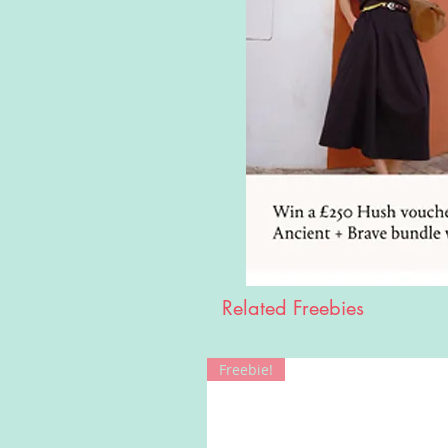
Related Freebies
Freebie!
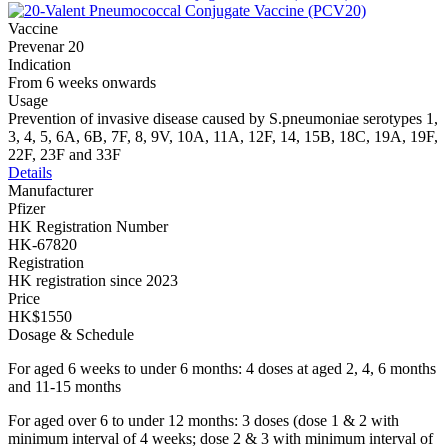
Vaccine
Prevenar 20
Indication
From 6 weeks onwards
Usage
Prevention of invasive disease caused by S.pneumoniae serotypes 1,
3, 4, 5, 6A, 6B, 7F, 8, 9V, 10A, 11A, 12F, 14, 15B, 18C, 19A, 19F,
22F, 23F and 33F
Details
Manufacturer
Pfizer
HK Registration Number
HK-67820
Registration
HK registration since 2023
Price
HK$1550
Dosage & Schedule
For aged 6 weeks to under 6 months: 4 doses at aged 2, 4, 6 months
and 11-15 months
For aged over 6 to under 12 months: 3 doses (dose 1 & 2 with
minimum interval of 4 weeks; dose 2 & 3 with minimum interval of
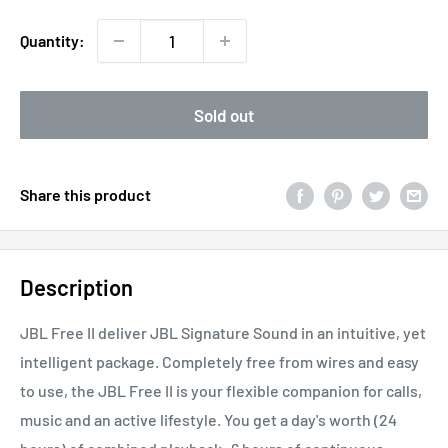
Quantity:
Sold out
Share this product
Description
JBL Free II deliver JBL Signature Sound in an intuitive, yet
intelligent package. Completely free from wires and easy
to use, the JBL Free II is your flexible companion for calls,
music and an active lifestyle. You get a day's worth (24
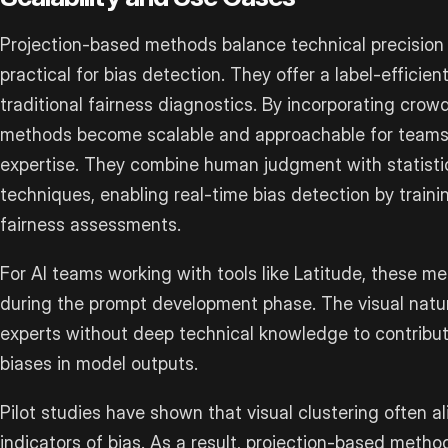
Projection-based methods balance technical precision 
practical for bias detection. They offer a label-efficient
traditional fairness diagnostics. By incorporating cr
methods become scalable and approachable for teams w
expertise. They combine human judgment with statisti
techniques, enabling real-time bias detection by trai
fairness assessments.
For AI teams working with tools like Latitude, these me
during the prompt development phase. The visual natur
experts without deep technical knowledge to contribute
biases in model outputs.
Pilot studies have shown that visual clustering often ali
indicators of bias. As a result, projection-based met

PROBLEM: What is needed is an exact copy of the entries, without any images.

OUTPUT:
Related Freebies
Freebie!
Vaccine
Prevenar 20
Indication
From 6 weeks onwards
Usage
Prevention of invasive disease caused by S.pneumoniae serotypes 1,
3, 4, 5, 6A, 6B, 7F, 8, 9V, 10A, 11A, 12F, 14, 15B, 18C, 19A, 19F,
22F, 23F and 33F
Details
Manufacturer
Pfizer
HK Registration Number
HK-67820
Registration
HK registration since 2023
Price
HK$1550
Dosage & Schedule
For aged 6 weeks to under 6 months: 4 doses at aged 2, 4, 6 months
and 11-15 months
For aged over 6 to under 12 months: 3 doses (dose 1 & 2 with
minimum interval of 4 weeks; dose 2 & 3 with minimum interval of
Quantity:
Sold out
Share this product
Description
JBL Free II deliver JBL Signature Sound in an intuitive, yet
intelligent package. Completely free from wires and easy
to use, the JBL Free II is your flexible companion for calls,
music and an active lifestyle. You get a day's worth (24
Projection-based methods balance technical precision 
practical for bias detection. They offer a label-efficient
traditional fairness diagnostics. By incorporating cr
methods become scalable and approachable for teams w
expertise. They combine human judgment with statisti
techniques, enabling real-time bias detection by trai
fairness assessments.
For AI teams working with tools like Latitude, these me
during the prompt development phase. The visual natur
experts without deep technical knowledge to contribute
biases in model outputs.
Pilot studies have shown that visual clustering often ali
indicators of bias. As a result, projection-based met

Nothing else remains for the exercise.